James pushed up off the floor, and Leon stood up after him, doing his best to be subtle about studying his face, checking to see if that was going to be a trigger for him or not. All things considered, he seemed to be okay. His brow was pinched, but in that way it got when he was struggling with a document on his computer.
“That seems pretty straightforward,” James said, his tone subdued but steady. “This room, though… It's like garden-variety fortune-telling. You throw out a few things to see what strikes a nerve because I bet everyone has something.”
The person inclined their head but didn’t say anything more.
“Right. Well…thanks?” James said.
Leon shook his head.
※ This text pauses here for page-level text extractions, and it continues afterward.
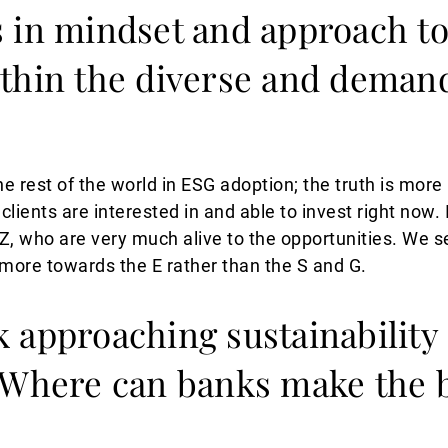
s in mindset and approach t
thin the diverse and deman
the rest of the world in ESG adoption; the truth is more
clients are interested in and able to invest right now. 
Z, who are very much alive to the opportunities. W
 more towards the E rather than the S and G.
 approaching sustainability 
 Where can banks make the 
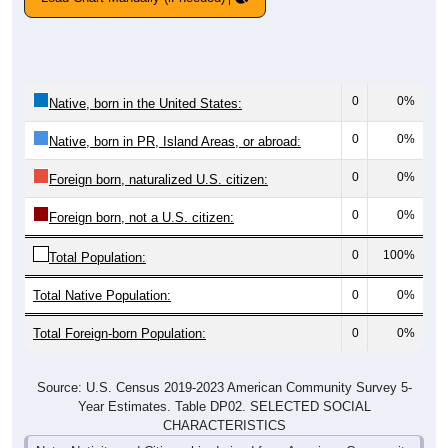
0
0%
Native, born in the United States:
0
0%
Native, born in PR, Island Areas, or abroad:
0
0%
Foreign born, naturalized U.S. citizen:
0
0%
Foreign born, not a U.S. citizen:
0
100%
Total Population:
Total Native Population:
0
0%
Total Foreign-born Population:
0
0%
Source: U.S. Census 2019-2023 American Community Survey 5-
Year Estimates. Table DP02. SELECTED SOCIAL
CHARACTERISTICS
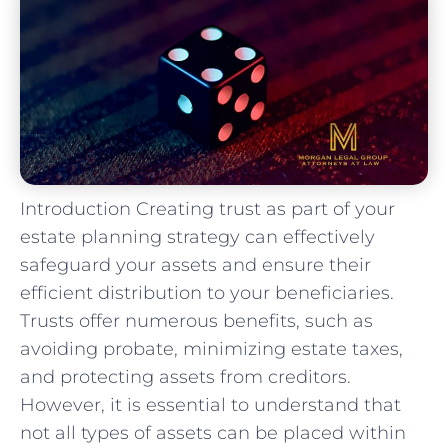
Introduction Creating trust as part of your
estate planning strategy can effectively
safeguard your assets and ensure their
efficient distribution to your beneficiaries.
Trusts offer numerous benefits, such as
avoiding probate, minimizing estate taxes,
and protecting assets from creditors.
However, it is essential to understand that
not all types of assets can be placed within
He didn’t even stop to consider before sliding his hand into James’. “Come on, mensch. Time to go.”
He opened the door and let go of the key, and it snapped back into the hole it came from. Right before he stepped through the door, he felt that tingling start in his hands again.
“Hey,” he called, turning to look back at the stranger who was getting comfortable in their pile of cloth again. “Did a group of teenagers come through here, dressed like M&Ms and superheroes?”
The person let out a bark of surprised laughter. “The group with Harley Quinn? She only let me get maybe two minutes in, and then she started shouting at me that I shouldn’t make my ghostly problems their problems, and I should go to therapy.”
Leon’s fingers stopped tingling, and he shook his head before allowing the door to slam shut.
The next room was lit an eerie purple color, and everything seemed disproportionate. He couldn’t quite put his finger on why until they got several paces in and a marionette doll fell from the ceiling two feet in front of them.
Haunted dollhouse. Creepy, but definitely not scary.
James pressed the length of their forearms together, but he seemed to jump and scream a lot less when he was holding Leon’s hand.